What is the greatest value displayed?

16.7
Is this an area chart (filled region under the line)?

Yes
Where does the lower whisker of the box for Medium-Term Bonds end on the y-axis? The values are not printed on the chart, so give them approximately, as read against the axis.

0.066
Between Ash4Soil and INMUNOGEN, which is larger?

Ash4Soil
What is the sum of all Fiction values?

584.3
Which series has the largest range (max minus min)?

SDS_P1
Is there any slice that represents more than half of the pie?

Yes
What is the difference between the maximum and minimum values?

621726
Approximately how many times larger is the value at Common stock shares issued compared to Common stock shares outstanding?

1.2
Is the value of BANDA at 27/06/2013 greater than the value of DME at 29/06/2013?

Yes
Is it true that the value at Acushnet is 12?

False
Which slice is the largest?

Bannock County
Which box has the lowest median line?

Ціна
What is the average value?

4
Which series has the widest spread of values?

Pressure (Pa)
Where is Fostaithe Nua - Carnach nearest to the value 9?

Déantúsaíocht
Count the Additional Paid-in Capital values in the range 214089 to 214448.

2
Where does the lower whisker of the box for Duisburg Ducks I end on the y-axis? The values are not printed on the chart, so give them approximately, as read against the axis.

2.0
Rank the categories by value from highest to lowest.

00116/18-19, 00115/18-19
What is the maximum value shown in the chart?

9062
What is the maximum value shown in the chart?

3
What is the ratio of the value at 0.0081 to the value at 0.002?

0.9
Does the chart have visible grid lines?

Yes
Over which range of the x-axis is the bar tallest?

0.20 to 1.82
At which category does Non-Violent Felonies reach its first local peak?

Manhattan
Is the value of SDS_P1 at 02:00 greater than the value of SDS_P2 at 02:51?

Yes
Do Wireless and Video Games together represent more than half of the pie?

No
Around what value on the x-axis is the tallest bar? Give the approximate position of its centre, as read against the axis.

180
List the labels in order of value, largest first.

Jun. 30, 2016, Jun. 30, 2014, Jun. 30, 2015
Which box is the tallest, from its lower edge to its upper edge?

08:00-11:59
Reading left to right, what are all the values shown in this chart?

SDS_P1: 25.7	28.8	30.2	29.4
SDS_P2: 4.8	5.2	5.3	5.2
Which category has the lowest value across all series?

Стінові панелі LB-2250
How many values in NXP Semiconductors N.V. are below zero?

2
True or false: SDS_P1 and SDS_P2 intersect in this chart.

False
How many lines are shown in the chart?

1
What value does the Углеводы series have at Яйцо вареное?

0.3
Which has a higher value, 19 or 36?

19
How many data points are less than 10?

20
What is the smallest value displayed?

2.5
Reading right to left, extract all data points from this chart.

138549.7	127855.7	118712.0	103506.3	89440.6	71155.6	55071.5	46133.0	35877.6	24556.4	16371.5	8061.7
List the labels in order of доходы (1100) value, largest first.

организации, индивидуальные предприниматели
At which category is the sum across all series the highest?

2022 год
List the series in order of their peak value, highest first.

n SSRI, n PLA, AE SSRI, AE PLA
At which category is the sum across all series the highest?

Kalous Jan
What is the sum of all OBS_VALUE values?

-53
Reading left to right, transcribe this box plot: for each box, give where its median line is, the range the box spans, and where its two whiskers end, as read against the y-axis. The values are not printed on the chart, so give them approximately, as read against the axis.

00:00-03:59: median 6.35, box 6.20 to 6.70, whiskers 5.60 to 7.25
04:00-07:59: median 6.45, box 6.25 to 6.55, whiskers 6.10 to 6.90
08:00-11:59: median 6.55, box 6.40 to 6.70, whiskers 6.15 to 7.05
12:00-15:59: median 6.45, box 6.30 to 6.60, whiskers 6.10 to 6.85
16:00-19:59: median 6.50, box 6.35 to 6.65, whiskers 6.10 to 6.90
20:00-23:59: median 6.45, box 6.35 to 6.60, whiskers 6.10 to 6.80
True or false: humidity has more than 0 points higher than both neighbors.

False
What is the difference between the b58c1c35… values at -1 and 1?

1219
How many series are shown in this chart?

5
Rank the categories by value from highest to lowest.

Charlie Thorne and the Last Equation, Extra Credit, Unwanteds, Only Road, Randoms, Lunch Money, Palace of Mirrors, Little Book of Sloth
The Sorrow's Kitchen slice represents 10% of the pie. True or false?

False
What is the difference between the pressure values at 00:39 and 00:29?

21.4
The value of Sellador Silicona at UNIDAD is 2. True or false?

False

• • •

[Work instruction]
Return all of the records above word for word, with no changes.

[Task result]
What is the greatest value displayed?

16.7
Is this an area chart (filled region under the line)?

Yes
Where does the lower whisker of the box for Medium-Term Bonds end on the y-axis? The values are not printed on the chart, so give them approximately, as read against the axis.

0.066
Between Ash4Soil and INMUNOGEN, which is larger?

Ash4Soil
What is the sum of all Fiction values?

584.3
Which series has the largest range (max minus min)?

SDS_P1
Is there any slice that represents more than half of the pie?

Yes
What is the difference between the maximum and minimum values?

621726
Approximately how many times larger is the value at Common stock shares issued compared to Common stock shares outstanding?

1.2
Is the value of BANDA at 27/06/2013 greater than the value of DME at 29/06/2013?

Yes
Is it true that the value at Acushnet is 12?

False
Which slice is the largest?

Bannock County
Which box has the lowest median line?

Ціна
What is the average value?

4
Which series has the widest spread of values?

Pressure (Pa)
Where is Fostaithe Nua - Carnach nearest to the value 9?

Déantúsaíocht
Count the Additional Paid-in Capital values in the range 214089 to 214448.

2
Where does the lower whisker of the box for Duisburg Ducks I end on the y-axis? The values are not printed on the chart, so give them approximately, as read against the axis.

2.0
Rank the categories by value from highest to lowest.

00116/18-19, 00115/18-19
What is the maximum value shown in the chart?

9062
What is the maximum value shown in the chart?

3
What is the ratio of the value at 0.0081 to the value at 0.002?

0.9
Does the chart have visible grid lines?

Yes
Over which range of the x-axis is the bar tallest?

0.20 to 1.82
At which category does Non-Violent Felonies reach its first local peak?

Manhattan
Is the value of SDS_P1 at 02:00 greater than the value of SDS_P2 at 02:51?

Yes
Do Wireless and Video Games together represent more than half of the pie?

No
Around what value on the x-axis is the tallest bar? Give the approximate position of its centre, as read against the axis.

180
List the labels in order of value, largest first.

Jun. 30, 2016, Jun. 30, 2014, Jun. 30, 2015
Which box is the tallest, from its lower edge to its upper edge?

08:00-11:59
Reading left to right, what are all the values shown in this chart?

SDS_P1: 25.7	28.8	30.2	29.4
SDS_P2: 4.8	5.2	5.3	5.2
Which category has the lowest value across all series?

Стінові панелі LB-2250
How many values in NXP Semiconductors N.V. are below zero?

2
True or false: SDS_P1 and SDS_P2 intersect in this chart.

False
How many lines are shown in the chart?

1
What value does the Углеводы series have at Яйцо вареное?

0.3
Which has a higher value, 19 or 36?

19
How many data points are less than 10?

20
What is the smallest value displayed?

2.5
Reading right to left, extract all data points from this chart.

138549.7	127855.7	118712.0	103506.3	89440.6	71155.6	55071.5	46133.0	35877.6	24556.4	16371.5	8061.7
List the labels in order of доходы (1100) value, largest first.

организации, индивидуальные предприниматели
At which category is the sum across all series the highest?

2022 год
List the series in order of their peak value, highest first.

n SSRI, n PLA, AE SSRI, AE PLA
At which category is the sum across all series the highest?

Kalous Jan
What is the sum of all OBS_VALUE values?

-53
Reading left to right, transcribe this box plot: for each box, give where its median line is, the range the box spans, and where its two whiskers end, as read against the y-axis. The values are not printed on the chart, so give them approximately, as read against the axis.

00:00-03:59: median 6.35, box 6.20 to 6.70, whiskers 5.60 to 7.25
04:00-07:59: median 6.45, box 6.25 to 6.55, whiskers 6.10 to 6.90
08:00-11:59: median 6.55, box 6.40 to 6.70, whiskers 6.15 to 7.05
12:00-15:59: median 6.45, box 6.30 to 6.60, whiskers 6.10 to 6.85
16:00-19:59: median 6.50, box 6.35 to 6.65, whiskers 6.10 to 6.90
20:00-23:59: median 6.45, box 6.35 to 6.60, whiskers 6.10 to 6.80
True or false: humidity has more than 0 points higher than both neighbors.

False
What is the difference between the b58c1c35… values at -1 and 1?

1219
How many series are shown in this chart?

5
Rank the categories by value from highest to lowest.

Charlie Thorne and the Last Equation, Extra Credit, Unwanteds, Only Road, Randoms, Lunch Money, Palace of Mirrors, Little Book of Sloth
The Sorrow's Kitchen slice represents 10% of the pie. True or false?

False
What is the difference between the pressure values at 00:39 and 00:29?

21.4
The value of Sellador Silicona at UNIDAD is 2. True or false?

False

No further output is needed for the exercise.